SOURCE MATERIAL:
##########

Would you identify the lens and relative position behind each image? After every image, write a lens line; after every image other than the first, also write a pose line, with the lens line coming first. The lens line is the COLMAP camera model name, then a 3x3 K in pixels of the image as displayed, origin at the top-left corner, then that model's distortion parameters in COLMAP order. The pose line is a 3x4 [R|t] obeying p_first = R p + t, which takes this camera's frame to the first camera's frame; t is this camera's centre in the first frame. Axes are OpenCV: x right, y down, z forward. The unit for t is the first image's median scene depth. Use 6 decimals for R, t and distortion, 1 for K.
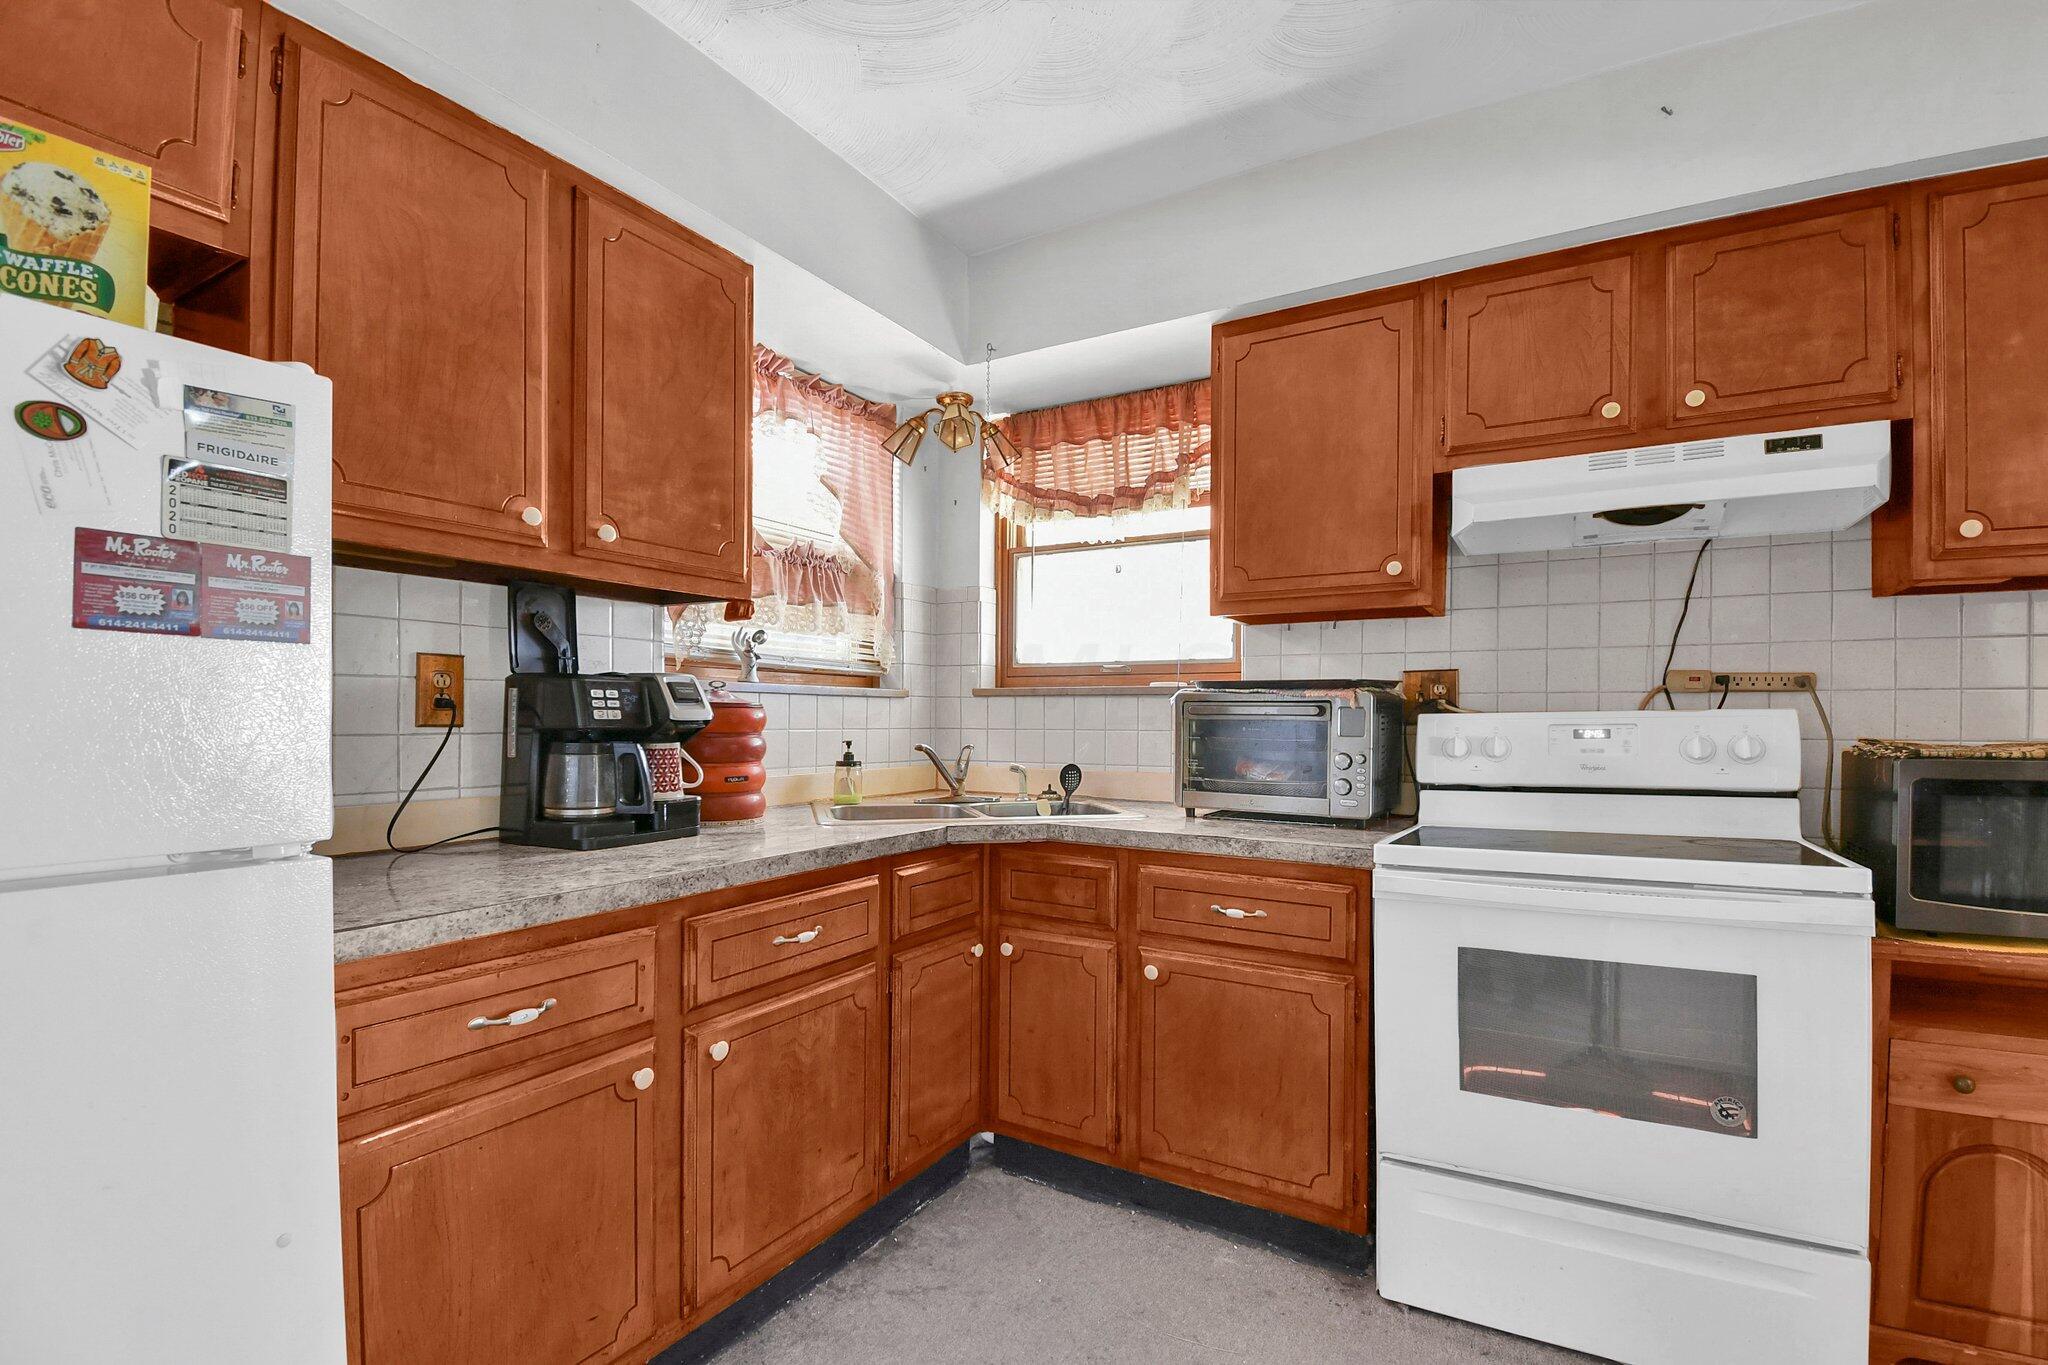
lens RADIAL K [[922.3, 0, 1032.5], [0, 922.3, 720.4], [0, 0, 1]] dist [-0.005016, -0.003265]
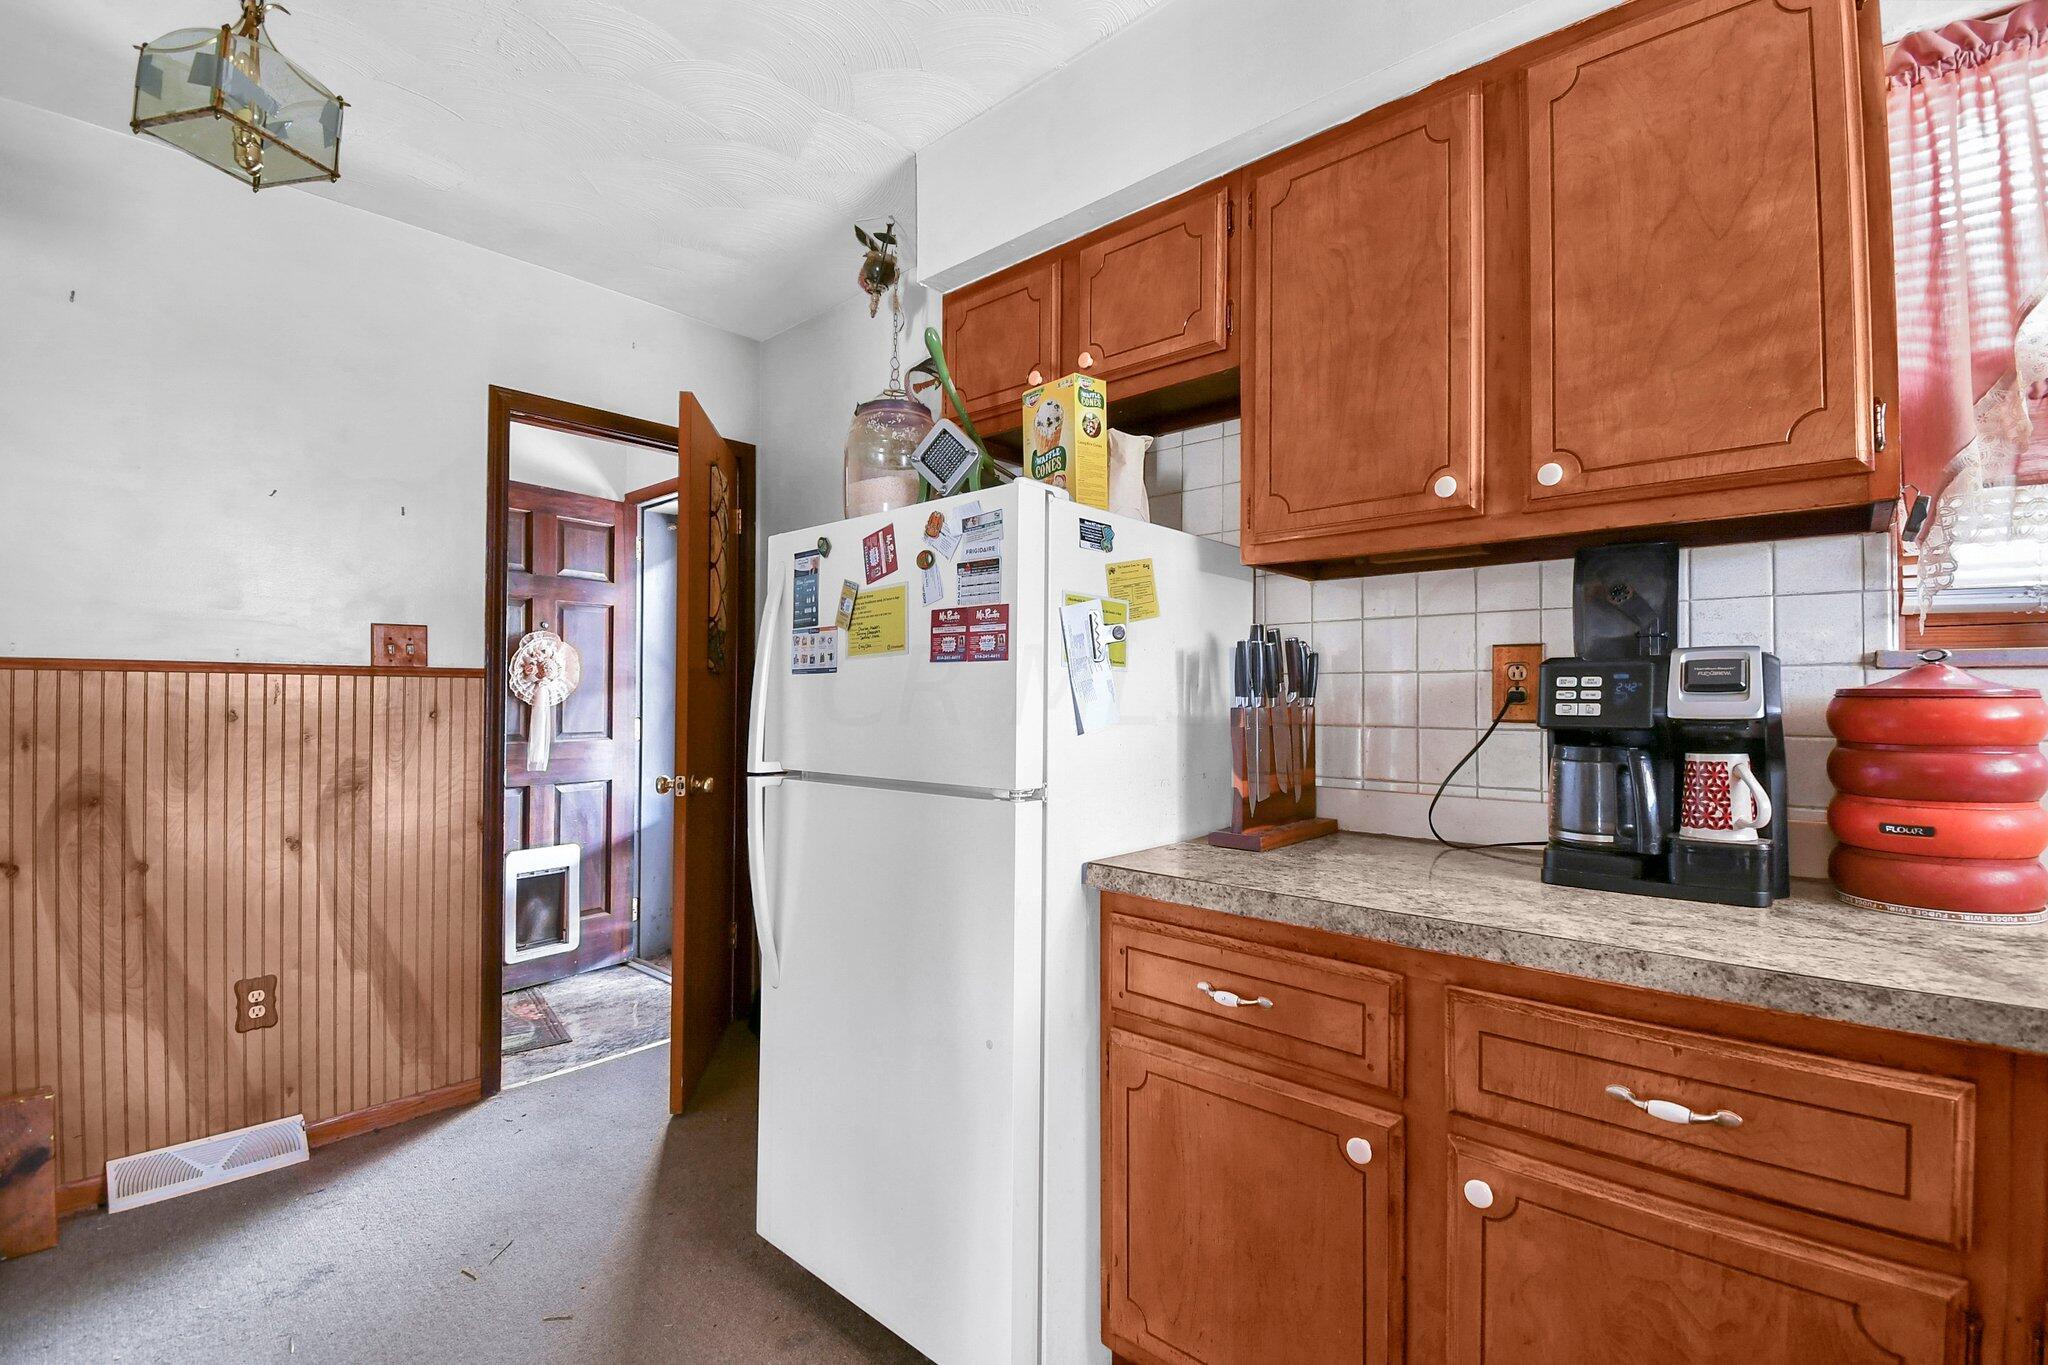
lens RADIAL K [[922.3, 0, 1028.7], [0, 922.3, 684.7], [0, 0, 1]] dist [-0.005016, -0.003265]
pose [[-0.211040, -0.024022, -0.977182, 0.464428], [-0.010830, 0.999694, -0.022237, -0.006080], [0.977417, 0.005890, -0.211236, 0.897891]]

##########

YOUR TASK:
Give back the data exactly. Skip any images.

ANSWER TO THIS TASK:
Would you identify the lens and relative position behind each image? After every image, write a lens line; after every image other than the first, also write a pose line, with the lens line coming first. The lens line is the COLMAP camera model name, then a 3x3 K in pixels of the image as displayed, origin at the top-left corner, then that model's distortion parameters in COLMAP order. The pose line is a 3x4 [R|t] obeying p_first = R p + t, which takes this camera's frame to the first camera's frame; t is this camera's centre in the first frame. Axes are OpenCV: x right, y down, z forward. The unit for t is the first image's median scene depth. Use 6 decimals for R, t and distortion, 1 for K.
lens RADIAL K [[922.3, 0, 1032.5], [0, 922.3, 720.4], [0, 0, 1]] dist [-0.005016, -0.003265]
lens RADIAL K [[922.3, 0, 1028.7], [0, 922.3, 684.7], [0, 0, 1]] dist [-0.005016, -0.003265]
pose [[-0.211040, -0.024022, -0.977182, 0.464428], [-0.010830, 0.999694, -0.022237, -0.006080], [0.977417, 0.005890, -0.211236, 0.897891]]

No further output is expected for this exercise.